Societies at War
Even more than World War I, World War II depended on industrial productivity. The Axis countries remained at a disadvantage throughout the war despite their initial conquests, for the Allies consistently outproduced them. (See “Taking Measure: Wartime Production of the Major Powers, 1939–1945.”) For example, in 1942, Great Britain and Russia produced collectively nearly 50,000 aircraft while Germany produced around 15,000. Even as Germany occupied the Soviet industrial heartland and besieged many of its cities, the USSR increased its production of weapons. Both Japan and Germany made the most of their lower output, especially in the use of Blitzkrieg. The use of vast quantities of stolen resources and of millions of slave laborers also helped, but both Japan’s and Germany’s belief in their racial superiority prevented them from accurately assessing the capabilities of an enemy they held in contempt.
Allied governments were overwhelmingly successful in mobilizing civilians, especially women. In Germany and Italy, where government policy particularly exalted motherhood and kept women from good jobs, officials began to realize that women were desperately needed in the workforce. Nazis changed their propaganda to emphasize the need for everyone to take a job, but their messages were not effective enough to convince women to take the low-paid work offered them. In contrast, Soviet women constituted more than half their nation’s workforce by war’s end, and 800,000 volunteered for the military, even serving as pilots. As the Germans invaded, Soviet citizens moved entire factories eastward. In a dramatic about-face, the government encouraged devotion to the Russian Orthodox church as a way of boosting patriotism.
Even more than in World War I, civilians faced propaganda, censorship, and government regulation. People were glued to their radios for war news, but much of it was tightly controlled. The totalitarian powers often withheld news of military defeats and large casualty numbers in order to keep civilian support.
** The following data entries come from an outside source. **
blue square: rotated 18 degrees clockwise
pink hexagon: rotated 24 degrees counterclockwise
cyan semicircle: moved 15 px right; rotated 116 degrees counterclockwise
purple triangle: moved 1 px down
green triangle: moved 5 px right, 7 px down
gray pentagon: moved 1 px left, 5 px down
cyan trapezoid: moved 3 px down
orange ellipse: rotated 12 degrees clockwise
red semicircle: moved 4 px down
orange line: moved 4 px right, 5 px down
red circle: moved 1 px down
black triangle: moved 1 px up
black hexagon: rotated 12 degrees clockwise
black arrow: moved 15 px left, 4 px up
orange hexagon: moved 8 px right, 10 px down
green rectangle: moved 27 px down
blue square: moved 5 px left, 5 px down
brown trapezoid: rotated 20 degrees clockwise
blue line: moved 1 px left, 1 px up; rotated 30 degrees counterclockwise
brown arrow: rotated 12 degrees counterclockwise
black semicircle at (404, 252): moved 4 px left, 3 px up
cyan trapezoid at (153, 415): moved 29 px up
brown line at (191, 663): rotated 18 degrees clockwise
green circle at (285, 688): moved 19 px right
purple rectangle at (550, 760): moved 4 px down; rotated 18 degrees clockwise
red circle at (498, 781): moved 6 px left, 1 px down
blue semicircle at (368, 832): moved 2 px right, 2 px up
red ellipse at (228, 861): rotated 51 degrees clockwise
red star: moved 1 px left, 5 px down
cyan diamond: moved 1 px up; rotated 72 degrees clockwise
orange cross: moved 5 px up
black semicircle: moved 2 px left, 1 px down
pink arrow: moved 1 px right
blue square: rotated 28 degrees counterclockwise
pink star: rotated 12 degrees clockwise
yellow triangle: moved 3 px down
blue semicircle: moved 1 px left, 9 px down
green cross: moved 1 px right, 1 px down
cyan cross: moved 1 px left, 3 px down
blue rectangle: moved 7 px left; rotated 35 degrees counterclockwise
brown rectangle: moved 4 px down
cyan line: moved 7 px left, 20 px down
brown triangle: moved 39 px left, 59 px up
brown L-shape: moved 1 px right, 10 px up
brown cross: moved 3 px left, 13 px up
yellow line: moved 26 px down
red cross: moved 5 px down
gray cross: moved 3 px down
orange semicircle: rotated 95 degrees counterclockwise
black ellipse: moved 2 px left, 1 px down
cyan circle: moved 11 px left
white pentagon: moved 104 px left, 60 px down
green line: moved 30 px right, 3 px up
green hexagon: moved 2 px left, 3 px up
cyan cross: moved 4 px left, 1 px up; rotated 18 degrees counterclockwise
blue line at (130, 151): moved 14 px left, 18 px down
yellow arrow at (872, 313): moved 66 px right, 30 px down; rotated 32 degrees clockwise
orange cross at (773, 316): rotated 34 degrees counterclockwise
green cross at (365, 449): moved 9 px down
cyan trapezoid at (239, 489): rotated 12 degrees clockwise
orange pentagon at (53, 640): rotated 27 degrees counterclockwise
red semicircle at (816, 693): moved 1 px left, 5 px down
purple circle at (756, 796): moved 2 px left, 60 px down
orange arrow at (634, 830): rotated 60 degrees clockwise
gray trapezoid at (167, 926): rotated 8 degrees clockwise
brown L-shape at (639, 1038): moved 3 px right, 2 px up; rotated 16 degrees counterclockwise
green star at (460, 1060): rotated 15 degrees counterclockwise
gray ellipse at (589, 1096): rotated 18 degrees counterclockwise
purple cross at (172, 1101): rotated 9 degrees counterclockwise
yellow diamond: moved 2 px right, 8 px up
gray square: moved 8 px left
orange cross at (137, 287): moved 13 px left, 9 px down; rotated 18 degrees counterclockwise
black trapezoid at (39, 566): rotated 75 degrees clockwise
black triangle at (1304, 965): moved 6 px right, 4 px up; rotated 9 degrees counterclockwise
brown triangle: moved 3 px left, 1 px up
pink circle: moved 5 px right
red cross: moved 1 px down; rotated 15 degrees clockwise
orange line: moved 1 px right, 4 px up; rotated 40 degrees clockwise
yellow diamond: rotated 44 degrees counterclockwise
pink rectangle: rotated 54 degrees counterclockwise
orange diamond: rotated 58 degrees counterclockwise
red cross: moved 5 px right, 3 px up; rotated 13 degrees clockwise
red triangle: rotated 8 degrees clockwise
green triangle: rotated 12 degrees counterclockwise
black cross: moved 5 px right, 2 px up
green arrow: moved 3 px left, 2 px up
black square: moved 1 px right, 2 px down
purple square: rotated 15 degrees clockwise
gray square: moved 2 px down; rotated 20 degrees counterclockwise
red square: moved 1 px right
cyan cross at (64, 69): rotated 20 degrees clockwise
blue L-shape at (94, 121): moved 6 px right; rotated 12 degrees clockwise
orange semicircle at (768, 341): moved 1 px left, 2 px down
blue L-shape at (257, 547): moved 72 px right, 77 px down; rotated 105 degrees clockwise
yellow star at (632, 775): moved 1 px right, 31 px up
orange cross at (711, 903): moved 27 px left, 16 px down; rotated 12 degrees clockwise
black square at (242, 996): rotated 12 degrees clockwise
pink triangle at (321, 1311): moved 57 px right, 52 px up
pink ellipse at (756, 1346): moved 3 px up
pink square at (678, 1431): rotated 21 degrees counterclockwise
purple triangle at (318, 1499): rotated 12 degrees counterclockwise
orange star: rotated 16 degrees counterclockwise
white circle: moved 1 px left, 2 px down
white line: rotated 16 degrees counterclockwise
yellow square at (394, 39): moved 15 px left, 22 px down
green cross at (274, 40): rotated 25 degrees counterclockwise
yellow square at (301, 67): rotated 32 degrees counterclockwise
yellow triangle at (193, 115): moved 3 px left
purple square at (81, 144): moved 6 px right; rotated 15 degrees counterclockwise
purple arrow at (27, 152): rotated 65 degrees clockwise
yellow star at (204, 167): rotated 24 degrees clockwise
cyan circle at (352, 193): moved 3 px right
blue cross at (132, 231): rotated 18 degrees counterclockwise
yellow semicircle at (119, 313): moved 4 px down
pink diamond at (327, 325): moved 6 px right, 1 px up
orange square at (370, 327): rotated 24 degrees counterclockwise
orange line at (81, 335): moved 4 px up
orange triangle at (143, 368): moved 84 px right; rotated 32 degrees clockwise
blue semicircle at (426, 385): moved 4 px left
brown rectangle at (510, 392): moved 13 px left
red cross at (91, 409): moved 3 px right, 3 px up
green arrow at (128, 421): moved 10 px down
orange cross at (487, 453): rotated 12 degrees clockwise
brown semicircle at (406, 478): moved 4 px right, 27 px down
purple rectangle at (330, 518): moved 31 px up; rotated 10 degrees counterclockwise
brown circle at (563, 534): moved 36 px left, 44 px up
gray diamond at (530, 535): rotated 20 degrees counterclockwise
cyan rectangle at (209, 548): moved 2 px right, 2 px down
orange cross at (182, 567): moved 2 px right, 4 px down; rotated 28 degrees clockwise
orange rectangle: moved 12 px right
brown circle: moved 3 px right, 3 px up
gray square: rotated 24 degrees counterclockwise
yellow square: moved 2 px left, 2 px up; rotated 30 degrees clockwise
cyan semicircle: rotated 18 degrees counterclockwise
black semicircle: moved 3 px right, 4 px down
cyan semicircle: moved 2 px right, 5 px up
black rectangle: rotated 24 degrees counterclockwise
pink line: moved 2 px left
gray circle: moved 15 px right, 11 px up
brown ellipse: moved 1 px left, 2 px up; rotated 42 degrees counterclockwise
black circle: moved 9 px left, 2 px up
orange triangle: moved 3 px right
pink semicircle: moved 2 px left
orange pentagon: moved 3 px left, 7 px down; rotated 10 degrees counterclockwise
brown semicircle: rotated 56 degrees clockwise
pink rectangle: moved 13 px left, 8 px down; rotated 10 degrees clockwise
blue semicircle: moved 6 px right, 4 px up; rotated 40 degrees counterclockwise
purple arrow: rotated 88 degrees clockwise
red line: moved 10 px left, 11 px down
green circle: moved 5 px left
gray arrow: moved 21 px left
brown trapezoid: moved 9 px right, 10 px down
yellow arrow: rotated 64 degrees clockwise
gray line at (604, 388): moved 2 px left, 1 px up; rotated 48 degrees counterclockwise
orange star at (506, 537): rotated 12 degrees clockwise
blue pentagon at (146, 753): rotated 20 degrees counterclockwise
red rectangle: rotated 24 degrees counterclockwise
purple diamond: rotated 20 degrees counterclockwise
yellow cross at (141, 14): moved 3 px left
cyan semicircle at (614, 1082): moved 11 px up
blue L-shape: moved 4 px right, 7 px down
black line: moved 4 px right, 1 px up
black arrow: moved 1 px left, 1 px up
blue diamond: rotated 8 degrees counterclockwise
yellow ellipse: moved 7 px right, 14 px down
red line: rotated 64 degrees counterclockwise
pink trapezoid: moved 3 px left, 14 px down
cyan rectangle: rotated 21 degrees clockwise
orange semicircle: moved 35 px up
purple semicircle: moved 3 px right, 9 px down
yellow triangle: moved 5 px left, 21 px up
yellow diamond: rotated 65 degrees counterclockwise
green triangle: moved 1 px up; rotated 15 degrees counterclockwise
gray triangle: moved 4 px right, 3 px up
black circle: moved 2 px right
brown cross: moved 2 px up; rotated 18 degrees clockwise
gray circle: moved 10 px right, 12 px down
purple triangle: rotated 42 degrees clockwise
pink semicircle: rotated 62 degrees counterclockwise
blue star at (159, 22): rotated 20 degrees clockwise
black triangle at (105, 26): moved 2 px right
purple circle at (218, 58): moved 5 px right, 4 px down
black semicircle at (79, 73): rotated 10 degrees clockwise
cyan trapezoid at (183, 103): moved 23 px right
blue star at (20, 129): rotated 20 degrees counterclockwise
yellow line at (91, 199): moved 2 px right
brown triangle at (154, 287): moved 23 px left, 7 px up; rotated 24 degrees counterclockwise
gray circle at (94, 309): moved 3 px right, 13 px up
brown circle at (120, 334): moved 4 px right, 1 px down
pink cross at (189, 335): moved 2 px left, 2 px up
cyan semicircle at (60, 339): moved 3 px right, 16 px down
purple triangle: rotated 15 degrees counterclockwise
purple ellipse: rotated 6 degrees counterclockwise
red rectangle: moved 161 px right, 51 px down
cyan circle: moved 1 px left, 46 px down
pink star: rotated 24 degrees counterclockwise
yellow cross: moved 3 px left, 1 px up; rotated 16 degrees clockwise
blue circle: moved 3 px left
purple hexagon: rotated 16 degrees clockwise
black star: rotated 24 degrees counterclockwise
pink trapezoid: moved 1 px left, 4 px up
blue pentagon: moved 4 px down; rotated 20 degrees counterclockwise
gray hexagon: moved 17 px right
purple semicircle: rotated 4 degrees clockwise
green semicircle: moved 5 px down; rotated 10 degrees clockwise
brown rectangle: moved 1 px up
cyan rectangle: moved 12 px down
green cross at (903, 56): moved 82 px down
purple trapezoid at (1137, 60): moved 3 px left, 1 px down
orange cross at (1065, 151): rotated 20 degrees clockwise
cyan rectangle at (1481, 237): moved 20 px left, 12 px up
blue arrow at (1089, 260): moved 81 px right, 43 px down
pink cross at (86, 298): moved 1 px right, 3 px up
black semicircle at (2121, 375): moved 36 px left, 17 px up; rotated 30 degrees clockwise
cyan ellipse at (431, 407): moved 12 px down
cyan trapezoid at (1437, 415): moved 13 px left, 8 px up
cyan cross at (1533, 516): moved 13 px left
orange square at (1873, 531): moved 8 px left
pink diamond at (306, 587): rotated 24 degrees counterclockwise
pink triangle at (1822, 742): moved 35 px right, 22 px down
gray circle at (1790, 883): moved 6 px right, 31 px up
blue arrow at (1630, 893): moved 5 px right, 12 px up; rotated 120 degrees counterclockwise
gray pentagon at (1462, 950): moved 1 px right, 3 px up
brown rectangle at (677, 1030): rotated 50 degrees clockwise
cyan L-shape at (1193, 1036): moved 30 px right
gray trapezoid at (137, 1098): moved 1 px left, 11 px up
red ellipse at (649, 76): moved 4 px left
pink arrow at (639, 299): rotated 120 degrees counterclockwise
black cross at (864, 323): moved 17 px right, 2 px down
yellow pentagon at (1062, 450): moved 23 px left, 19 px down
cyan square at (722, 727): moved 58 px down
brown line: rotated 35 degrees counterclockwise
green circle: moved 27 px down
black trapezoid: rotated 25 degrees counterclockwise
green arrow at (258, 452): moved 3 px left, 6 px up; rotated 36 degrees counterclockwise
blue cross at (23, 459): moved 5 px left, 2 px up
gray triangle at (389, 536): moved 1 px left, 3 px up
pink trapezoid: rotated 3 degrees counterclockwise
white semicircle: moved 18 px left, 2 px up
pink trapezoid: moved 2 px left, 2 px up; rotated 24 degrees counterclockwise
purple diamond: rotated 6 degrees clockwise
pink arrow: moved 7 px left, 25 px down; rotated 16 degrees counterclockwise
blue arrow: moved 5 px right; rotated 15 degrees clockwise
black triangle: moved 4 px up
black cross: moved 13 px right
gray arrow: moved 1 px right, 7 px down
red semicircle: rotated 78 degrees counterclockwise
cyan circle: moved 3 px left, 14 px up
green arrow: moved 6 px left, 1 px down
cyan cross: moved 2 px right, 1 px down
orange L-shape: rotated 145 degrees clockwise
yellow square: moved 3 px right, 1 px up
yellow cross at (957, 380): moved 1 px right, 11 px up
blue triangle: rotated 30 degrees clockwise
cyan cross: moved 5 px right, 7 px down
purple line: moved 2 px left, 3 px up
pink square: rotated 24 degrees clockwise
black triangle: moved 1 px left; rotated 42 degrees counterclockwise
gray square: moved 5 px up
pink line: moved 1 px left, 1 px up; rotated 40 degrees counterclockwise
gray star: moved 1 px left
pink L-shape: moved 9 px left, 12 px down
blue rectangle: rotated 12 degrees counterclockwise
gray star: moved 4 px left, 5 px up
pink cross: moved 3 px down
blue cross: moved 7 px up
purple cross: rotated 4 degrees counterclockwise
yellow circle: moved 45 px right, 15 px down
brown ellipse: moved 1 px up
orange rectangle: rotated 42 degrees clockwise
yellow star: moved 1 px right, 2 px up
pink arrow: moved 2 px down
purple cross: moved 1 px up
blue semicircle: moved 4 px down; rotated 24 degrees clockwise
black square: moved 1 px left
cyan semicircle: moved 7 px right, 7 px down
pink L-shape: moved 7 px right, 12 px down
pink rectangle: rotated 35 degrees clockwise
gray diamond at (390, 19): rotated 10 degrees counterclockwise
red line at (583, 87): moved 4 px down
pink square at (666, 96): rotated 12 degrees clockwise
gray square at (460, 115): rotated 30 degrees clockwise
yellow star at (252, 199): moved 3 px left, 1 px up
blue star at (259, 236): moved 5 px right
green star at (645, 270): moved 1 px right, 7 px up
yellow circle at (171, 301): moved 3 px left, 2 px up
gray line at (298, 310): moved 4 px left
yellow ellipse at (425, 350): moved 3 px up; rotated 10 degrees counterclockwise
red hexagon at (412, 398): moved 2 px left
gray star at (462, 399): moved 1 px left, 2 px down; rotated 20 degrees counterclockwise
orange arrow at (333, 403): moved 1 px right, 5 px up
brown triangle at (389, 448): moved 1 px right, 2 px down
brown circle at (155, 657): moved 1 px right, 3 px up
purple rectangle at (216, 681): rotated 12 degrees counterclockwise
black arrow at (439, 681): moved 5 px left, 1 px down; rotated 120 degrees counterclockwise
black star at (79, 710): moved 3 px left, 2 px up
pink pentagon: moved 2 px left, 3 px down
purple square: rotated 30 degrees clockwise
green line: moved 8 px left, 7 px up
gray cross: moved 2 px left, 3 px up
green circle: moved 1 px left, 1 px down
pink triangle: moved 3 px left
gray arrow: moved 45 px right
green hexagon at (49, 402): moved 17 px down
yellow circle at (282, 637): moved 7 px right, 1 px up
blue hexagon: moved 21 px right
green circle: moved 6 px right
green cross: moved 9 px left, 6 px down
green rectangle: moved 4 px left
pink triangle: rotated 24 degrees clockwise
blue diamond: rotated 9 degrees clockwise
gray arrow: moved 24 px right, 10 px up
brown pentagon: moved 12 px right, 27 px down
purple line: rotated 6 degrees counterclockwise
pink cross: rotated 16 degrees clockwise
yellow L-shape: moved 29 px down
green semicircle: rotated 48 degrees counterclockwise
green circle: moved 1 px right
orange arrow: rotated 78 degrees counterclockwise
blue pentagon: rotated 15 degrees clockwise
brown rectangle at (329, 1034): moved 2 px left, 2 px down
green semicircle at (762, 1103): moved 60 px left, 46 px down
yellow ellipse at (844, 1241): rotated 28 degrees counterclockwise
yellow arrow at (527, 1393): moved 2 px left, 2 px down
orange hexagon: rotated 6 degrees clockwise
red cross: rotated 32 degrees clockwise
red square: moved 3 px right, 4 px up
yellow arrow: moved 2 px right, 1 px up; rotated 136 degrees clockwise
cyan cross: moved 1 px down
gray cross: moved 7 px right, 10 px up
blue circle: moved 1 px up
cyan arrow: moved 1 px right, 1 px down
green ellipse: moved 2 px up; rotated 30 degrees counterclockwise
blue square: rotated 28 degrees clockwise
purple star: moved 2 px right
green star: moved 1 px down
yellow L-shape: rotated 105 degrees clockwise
Wartime films focused on aviation heroes and infantrymen as well as on the self-sacrificing workingwomen and wives on the home front. In most countries, it was simply taken for granted that civilians would not receive what they needed to survive in good health. Soviet children and old people were at the greatest risk, a high proportion of them among the one million residents who starved to death during the siege of Leningrad. Government specialists regulated the production and distribution of food, clothing, and household products, all of which were rationed and generally of lower quality than before the war. With governments standardizing such items as food, clothing, and entertainment, World War II furthered the development of mass society.
On both sides, propaganda and government policies promoted racial thinking. Since the early 1930s, the German government had published ugly caricatures of Jews and Slavs. Similarly, Allied propaganda during the war depicted Germans as perverts and the “Japs” as insectlike fanatics. The U.S. government forced citizens of Japanese origin into internment camps, while Muslims and minority ethnic groups in the Soviet Union were uprooted and relocated away from the front lines as potential Nazi collaborators. As in World War I, both sides drew colonized peoples into the war through forced labor and conscription into the armies. Some two million Indian men served the Allied cause, as did several hundred thousand Africans. As the Japanese swept through the Pacific and parts of East Asia, they, too, conscripted local men into their army.